BI: Can you explain where your analytic data came from?

I’ve seen many challenges with analytics over the years. One that’s painful is an inability to explain where analytic data came from. Someone looks at a report, sees a value, and says I don’t believe that number. Don’t put yourself in that position !

Lineage

I load analytics from data warehouses. Most of my data warehouses are SQL Server databases of some type. Currently, they’re almost always Azure SQL Databases. I like to include information in the database, about how the data got there i.e. the lineage of the data.

How can I record the lineage?

Most analytic data that I work with gets loaded/processed in batches. Sometimes it’s overnight. Other times it’s every few minutes. But either way, there’s a process that’s run, and it puts the data in place.

Each time the process runs, I put details in a table about the process run.
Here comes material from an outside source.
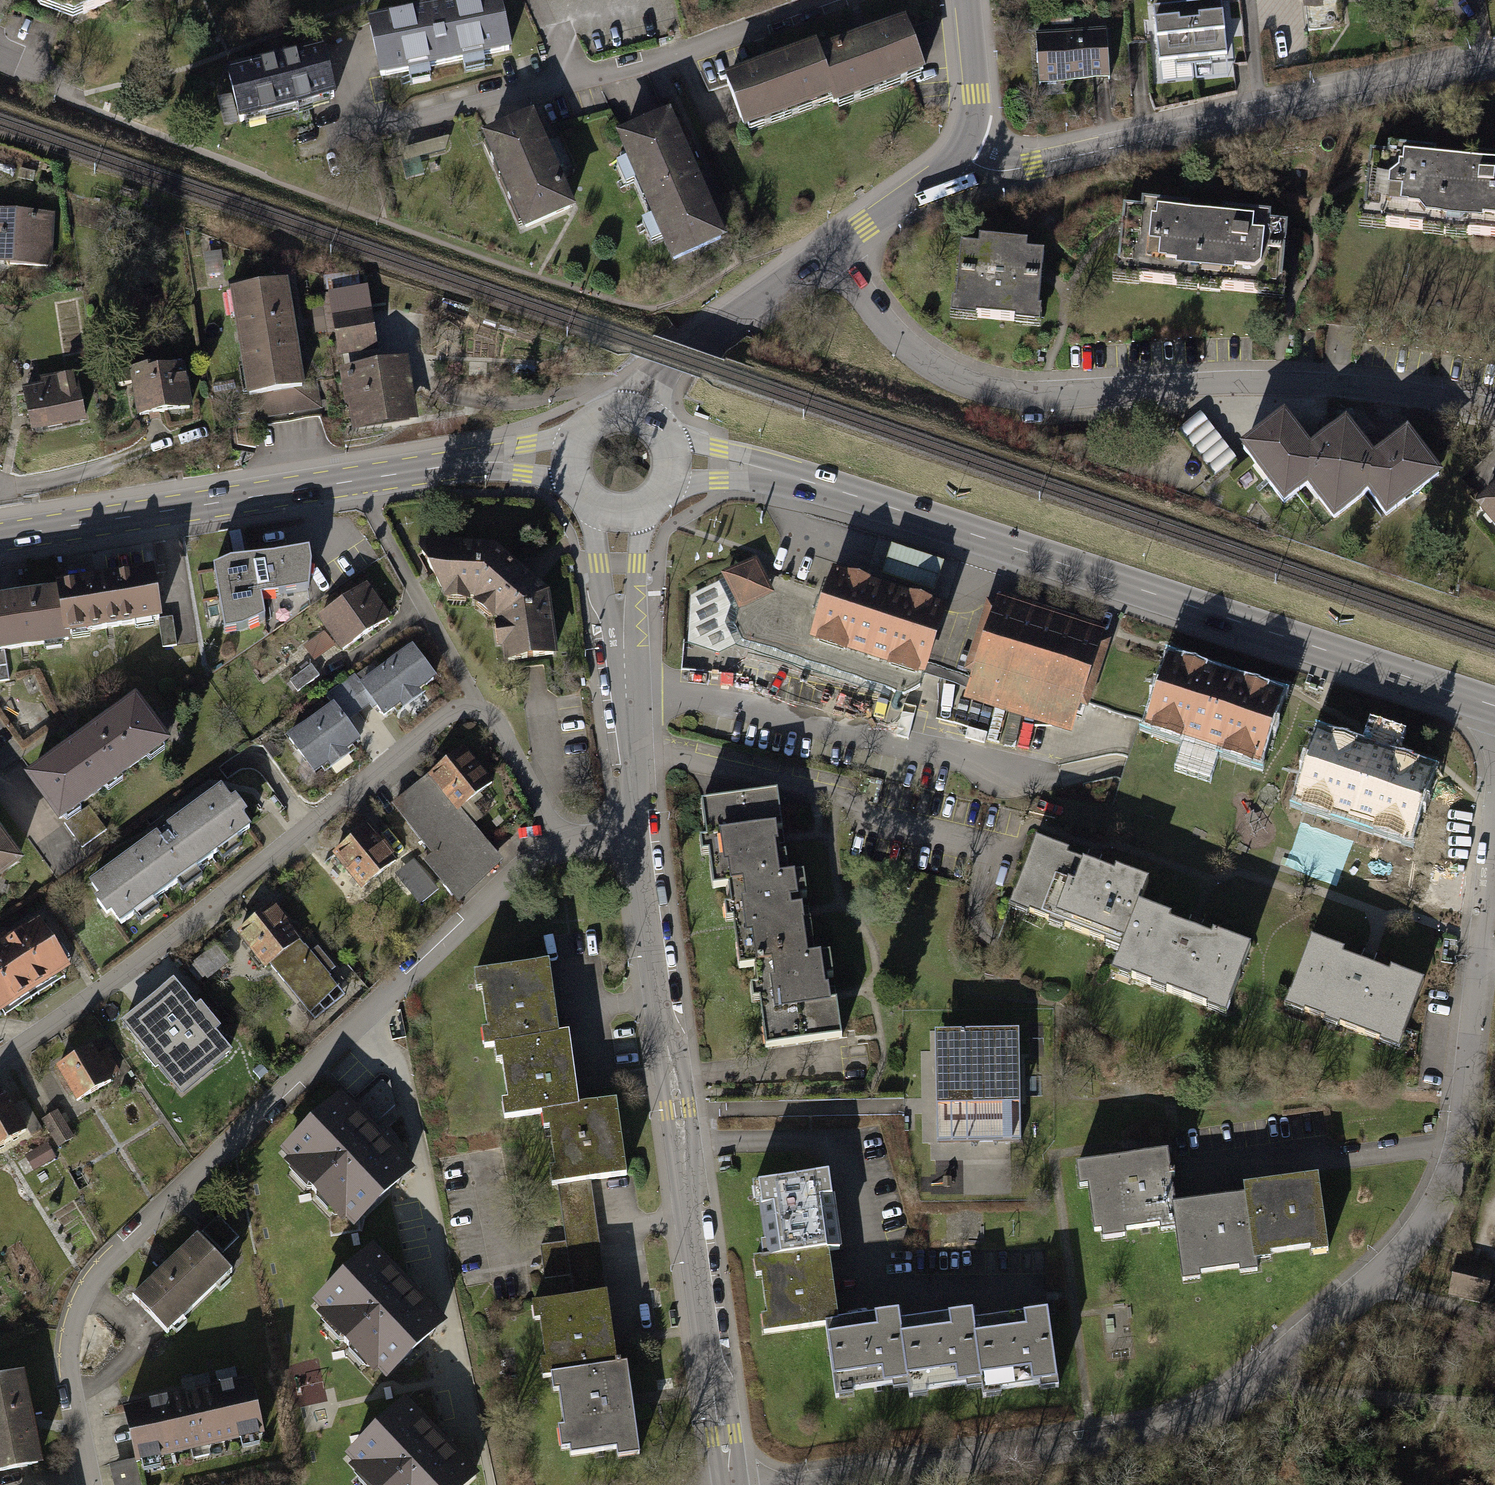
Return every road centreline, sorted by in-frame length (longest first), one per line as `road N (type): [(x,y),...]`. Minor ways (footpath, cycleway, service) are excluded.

And I put the key for that table into every row updated in that run.

What goes in the lineage table?

You might choose different values, but at a bare minimum I’d suggest:

When the process ran - I need to know when the data came in.

Which process - I need to know which process loaded and updated the data.

Source system - Which system/database/file/other source did the data come from?

Process identity - I need to know the identity that the process used when querying the source data. (Different identities might return different data from the source)

At least when someone asks about a row of data, you could at least say that it came from the XYZ source system at 12:24PM on May 12th 2021, and it was loaded and transformed by the PPPP package running as UUUU. You have a chance of establishing the validity of the data.

2021-01-13